→ **CONSIGNA 1**
Enumera los ejes que, según Olavo de Carvalho, tiene el socialismo, de acuerdo con el texto de estudio que aparece más abajo.

→ **TEXTO DE ESTUDIO**
------------------------------------------------------------------------

El gurú en acción: “Los marxistas pensaban que destruyendo la propiedad privada se iba a destruir la familia. Pero destruir la propiedad privada no resultó fácil… Entonces, ¿qué hicieron estos hijos de puta? Invirtieron 180 grados la teoría marxista de la estructura y la superestructura. En lugar de destruir la propiedad privada para destruir la familia, promovieron la destrucción de la familia para, en algún momento, destruir la propiedad privada… Oportunismo rastrero, vagabundo, sinvergüenza”. “Entre sus objetivos”, cuenta Stefanoni, “está el combate al movimiento gay, hoy un vector del globalismo, término propio de esta derecha, junto con una lucha más amplia contra la ‘ideología de género’… En síntesis, el mentor ideológico de Bolsonaro se propone combatir y reemplazar la ‘atmósfera mental’ creada por el marxismo culturalizado”.

La conjura no queda ahí: “Olavo de Carvalho cree que el socialismo tiene tres ejes: el fabiano, el marxista y el nacional-socialista. Y que el fabianismo es una especie de gran cofradía mundial superpoderosa… La escuela fabiana es la más influyente entre las élites occidentales. Casi todos son fabianos, desde Obama hasta militares de la dictadura brasileña. Encima, sus contornos son más difusos, son más pacientes que los comunistas o los nazis pero buscan lo mismo: debilitar el capitalismo”. La idea de que el fascismo y el nazismo son de izquierdas, recuerda Stefanoni, “fue una de las fake news difundida por WhatsApp a millones desde la campaña de Bolsonaro para refutar que el excapitán fuera fascista”.

------------------------------------------------------------------------

→ **CONSIGNA 2**
Transcribe sin cambios el tramo de los registros que va desde su inicio hasta la línea que contiene "zpravodajství se silnými", ambas incluidas.

------------------------------------------------------------------------

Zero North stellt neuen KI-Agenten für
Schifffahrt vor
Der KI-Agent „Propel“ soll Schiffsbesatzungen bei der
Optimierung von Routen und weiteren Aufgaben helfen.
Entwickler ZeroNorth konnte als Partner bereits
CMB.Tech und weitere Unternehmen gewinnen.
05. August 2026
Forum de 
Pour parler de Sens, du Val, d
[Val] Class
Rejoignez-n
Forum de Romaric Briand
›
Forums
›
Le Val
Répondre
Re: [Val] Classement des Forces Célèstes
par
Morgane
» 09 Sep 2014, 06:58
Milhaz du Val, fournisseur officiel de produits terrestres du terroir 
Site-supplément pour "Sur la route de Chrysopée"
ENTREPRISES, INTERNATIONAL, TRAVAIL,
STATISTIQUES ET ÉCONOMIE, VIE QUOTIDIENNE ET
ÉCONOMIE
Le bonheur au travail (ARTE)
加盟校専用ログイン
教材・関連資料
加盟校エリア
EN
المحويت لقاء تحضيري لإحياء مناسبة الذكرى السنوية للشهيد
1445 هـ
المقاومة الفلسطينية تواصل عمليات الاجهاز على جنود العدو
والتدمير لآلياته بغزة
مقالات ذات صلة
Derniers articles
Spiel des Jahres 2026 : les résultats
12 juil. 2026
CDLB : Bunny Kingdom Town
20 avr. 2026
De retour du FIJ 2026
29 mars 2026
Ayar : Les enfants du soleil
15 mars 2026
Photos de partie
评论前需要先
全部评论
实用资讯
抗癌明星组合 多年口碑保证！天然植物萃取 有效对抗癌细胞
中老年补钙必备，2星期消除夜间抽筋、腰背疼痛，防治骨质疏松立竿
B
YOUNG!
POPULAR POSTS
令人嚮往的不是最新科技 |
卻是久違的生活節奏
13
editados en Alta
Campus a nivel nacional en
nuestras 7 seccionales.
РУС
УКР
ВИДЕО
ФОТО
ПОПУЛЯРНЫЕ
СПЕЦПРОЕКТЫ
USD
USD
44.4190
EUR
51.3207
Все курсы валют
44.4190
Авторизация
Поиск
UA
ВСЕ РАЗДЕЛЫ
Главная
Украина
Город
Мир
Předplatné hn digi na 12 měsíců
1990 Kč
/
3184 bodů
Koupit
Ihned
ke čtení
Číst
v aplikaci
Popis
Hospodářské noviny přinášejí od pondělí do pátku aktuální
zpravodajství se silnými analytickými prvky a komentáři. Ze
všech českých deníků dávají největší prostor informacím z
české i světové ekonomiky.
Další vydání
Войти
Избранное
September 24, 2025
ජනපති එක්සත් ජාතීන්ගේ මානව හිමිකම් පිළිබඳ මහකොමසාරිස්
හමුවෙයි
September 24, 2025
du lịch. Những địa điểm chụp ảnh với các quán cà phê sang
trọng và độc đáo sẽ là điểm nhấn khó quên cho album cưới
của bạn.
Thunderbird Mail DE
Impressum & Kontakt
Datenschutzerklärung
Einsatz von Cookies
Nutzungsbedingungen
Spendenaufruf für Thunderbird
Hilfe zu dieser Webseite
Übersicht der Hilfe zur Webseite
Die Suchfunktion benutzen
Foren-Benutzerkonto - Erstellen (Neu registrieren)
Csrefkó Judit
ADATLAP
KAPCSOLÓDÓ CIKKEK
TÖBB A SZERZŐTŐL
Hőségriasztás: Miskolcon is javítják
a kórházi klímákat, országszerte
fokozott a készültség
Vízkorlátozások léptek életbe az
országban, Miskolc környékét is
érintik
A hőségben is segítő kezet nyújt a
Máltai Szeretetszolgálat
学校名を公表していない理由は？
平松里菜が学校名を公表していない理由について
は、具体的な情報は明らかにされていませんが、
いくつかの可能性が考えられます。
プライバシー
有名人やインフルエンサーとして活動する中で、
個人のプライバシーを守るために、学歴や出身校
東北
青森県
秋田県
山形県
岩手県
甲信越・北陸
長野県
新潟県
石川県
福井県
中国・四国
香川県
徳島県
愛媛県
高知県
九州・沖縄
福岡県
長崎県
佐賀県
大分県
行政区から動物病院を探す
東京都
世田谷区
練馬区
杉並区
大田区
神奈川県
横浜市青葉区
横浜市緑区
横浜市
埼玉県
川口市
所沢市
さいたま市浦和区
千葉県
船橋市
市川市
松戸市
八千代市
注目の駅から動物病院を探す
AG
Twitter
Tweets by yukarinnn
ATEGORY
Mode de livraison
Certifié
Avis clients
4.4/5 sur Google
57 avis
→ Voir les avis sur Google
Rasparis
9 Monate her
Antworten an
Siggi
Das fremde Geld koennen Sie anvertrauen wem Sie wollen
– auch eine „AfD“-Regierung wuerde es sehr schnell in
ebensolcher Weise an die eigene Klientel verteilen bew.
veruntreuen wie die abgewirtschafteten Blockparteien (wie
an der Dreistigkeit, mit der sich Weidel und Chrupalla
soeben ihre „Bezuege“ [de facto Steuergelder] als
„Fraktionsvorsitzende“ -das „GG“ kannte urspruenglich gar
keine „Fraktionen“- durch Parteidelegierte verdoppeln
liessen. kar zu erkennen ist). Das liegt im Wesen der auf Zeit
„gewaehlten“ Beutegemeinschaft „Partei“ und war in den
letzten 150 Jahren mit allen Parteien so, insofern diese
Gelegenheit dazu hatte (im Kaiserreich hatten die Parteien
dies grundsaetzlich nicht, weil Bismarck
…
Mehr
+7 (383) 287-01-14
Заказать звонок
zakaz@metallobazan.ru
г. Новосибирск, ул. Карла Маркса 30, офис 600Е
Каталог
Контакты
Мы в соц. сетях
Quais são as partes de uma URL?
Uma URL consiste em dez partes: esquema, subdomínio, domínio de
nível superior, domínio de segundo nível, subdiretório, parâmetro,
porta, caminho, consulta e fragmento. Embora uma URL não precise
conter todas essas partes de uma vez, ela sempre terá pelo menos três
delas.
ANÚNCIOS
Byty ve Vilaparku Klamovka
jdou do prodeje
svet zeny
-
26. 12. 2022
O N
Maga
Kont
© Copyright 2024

------------------------------------------------------------------------

→ **RESPUESTA 1**
El fabiano, el marxista y el nacional-socialista.

→ **RESPUESTA 2**
Zero North stellt neuen KI-Agenten für
Schifffahrt vor
Der KI-Agent „Propel“ soll Schiffsbesatzungen bei der
Optimierung von Routen und weiteren Aufgaben helfen.
Entwickler ZeroNorth konnte als Partner bereits
CMB.Tech und weitere Unternehmen gewinnen.
05. August 2026
Forum de 
Pour parler de Sens, du Val, d
[Val] Class
Rejoignez-n
Forum de Romaric Briand
›
Forums
›
Le Val
Répondre
Re: [Val] Classement des Forces Célèstes
par
Morgane
» 09 Sep 2014, 06:58
Milhaz du Val, fournisseur officiel de produits terrestres du terroir 
Site-supplément pour "Sur la route de Chrysopée"
ENTREPRISES, INTERNATIONAL, TRAVAIL,
STATISTIQUES ET ÉCONOMIE, VIE QUOTIDIENNE ET
ÉCONOMIE
Le bonheur au travail (ARTE)
加盟校専用ログイン
教材・関連資料
加盟校エリア
EN
المحويت لقاء تحضيري لإحياء مناسبة الذكرى السنوية للشهيد
1445 هـ
المقاومة الفلسطينية تواصل عمليات الاجهاز على جنود العدو
والتدمير لآلياته بغزة
مقالات ذات صلة
Derniers articles
Spiel des Jahres 2026 : les résultats
12 juil. 2026
CDLB : Bunny Kingdom Town
20 avr. 2026
De retour du FIJ 2026
29 mars 2026
Ayar : Les enfants du soleil
15 mars 2026
Photos de partie
评论前需要先
全部评论
实用资讯
抗癌明星组合 多年口碑保证！天然植物萃取 有效对抗癌细胞
中老年补钙必备，2星期消除夜间抽筋、腰背疼痛，防治骨质疏松立竿
B
YOUNG!
POPULAR POSTS
令人嚮往的不是最新科技 |
卻是久違的生活節奏
13
editados en Alta
Campus a nivel nacional en
nuestras 7 seccionales.
РУС
УКР
ВИДЕО
ФОТО
ПОПУЛЯРНЫЕ
СПЕЦПРОЕКТЫ
USD
USD
44.4190
EUR
51.3207
Все курсы валют
44.4190
Авторизация
Поиск
UA
ВСЕ РАЗДЕЛЫ
Главная
Украина
Город
Мир
Předplatné hn digi na 12 měsíců
1990 Kč
/
3184 bodů
Koupit
Ihned
ke čtení
Číst
v aplikaci
Popis
Hospodářské noviny přinášejí od pondělí do pátku aktuální
zpravodajství se silnými analytickými prvky a komentáři. Ze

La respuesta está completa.